**PROBLEMS TO SOLVE:**
[a] In the excerpt on David Dreman's investment strategy, what name does Dreman's yacht bear?
[b] Continue the excerpt on David Dreman's investment strategy, picking up right after its final sentence.

**PAGE:**
□ □ □
The Dreman Strategy: How to Turn Others' Fears into Your Profits

In my new investing book, The Guru Investor: How to Beat the Market Using History’s Best Investment Strategies, I outlined the investment approaches of ten highly successful long-term investors. One of the individuals I highlight is the well-known contrarian, David Dreman. Dreman is chairman of Dreman Value Management and a longtime Forbes magazine investment columnist. I hope you enjoy the following excerpt from Chapter 5 of The Guru Investor, which discusses who David Dreman is, what his strategy consists of, and how to best implement it. I will be publishing a follow up to this piece in which I will highlight 20 stocks that meet an all-important variable in Dreman’s investment approach.

David Dreman — The Great Contrarian

Dreman, whose company now manages more than $20 billion in assets [at the time the book was written], embraces his contrarian reputation. He uses the word “contrarian” in the title of several of his books on investing, and the jacket of Contrarian Investment Strategies refers to his yacht, named The Contrarian. While there may well be a naturally rebellious side to him, there are also some very concrete, intelligent, and observant reasons that Dreman adopted his swim-against-the-tide approach.
□ □ □
**SUPPLIED MATERIAL:**
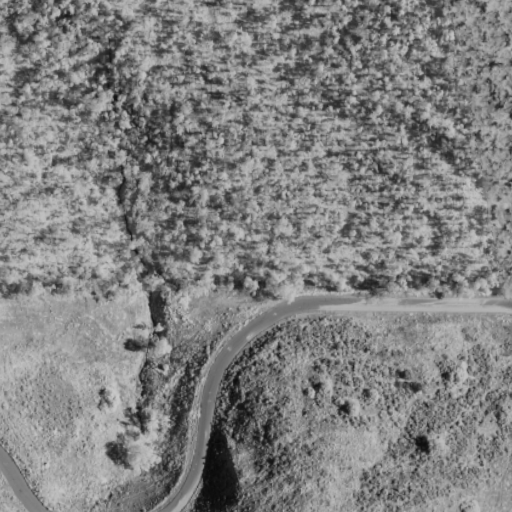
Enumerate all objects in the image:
road: (211, 377)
□ □ □
**TASK RESPONSES:**
[a] The Contrarian.

[b]
More so than perhaps any other guru we’ll examine, Dreman is a student of investor psychology. In fact, his first book, written in 1977, was titled Psychology and the Stock Market (unless otherwise noted, however, all quoted material for this chapter comes from Contrarian Investment Strategies, which also deals heavily with investor psychology). This makes Dreman particularly worth reading because he presented not only an implementable, proven strategy for investing; he also addressed the psychological reasons that many investors fail. Being aware of these dangers is useful, whether you are using Dreman’s strategy or a different one.

In Contrarian Investment Strategies, Dreman essentially states that he believes there are relatively simple, proven strategies you can use to beat the market—particularly contrarian approaches—yet most investors “cannot follow through” and stick to these strategies. Why can’t they?

According to Dreman, investors cannot follow simple strategies to beat the market because they are prone to overreaction, and, under certain well-defined circumstances, overreact predictably and systematically. For instance, if a stock is considered “good”—it’s one of the “hot” stocks you read about in the paper, hear about on cable TV, or get tips about from your friends and coworkers—investors consistently overprice it. If a stock is “bad”—its price has been dropping, the company is making negative headlines, there are concerns about its industry’s future—investors underprice it. What’s more, this overvaluing of the supposed “best” stocks and undervaluing of the supposed “worst” often goes to extremes.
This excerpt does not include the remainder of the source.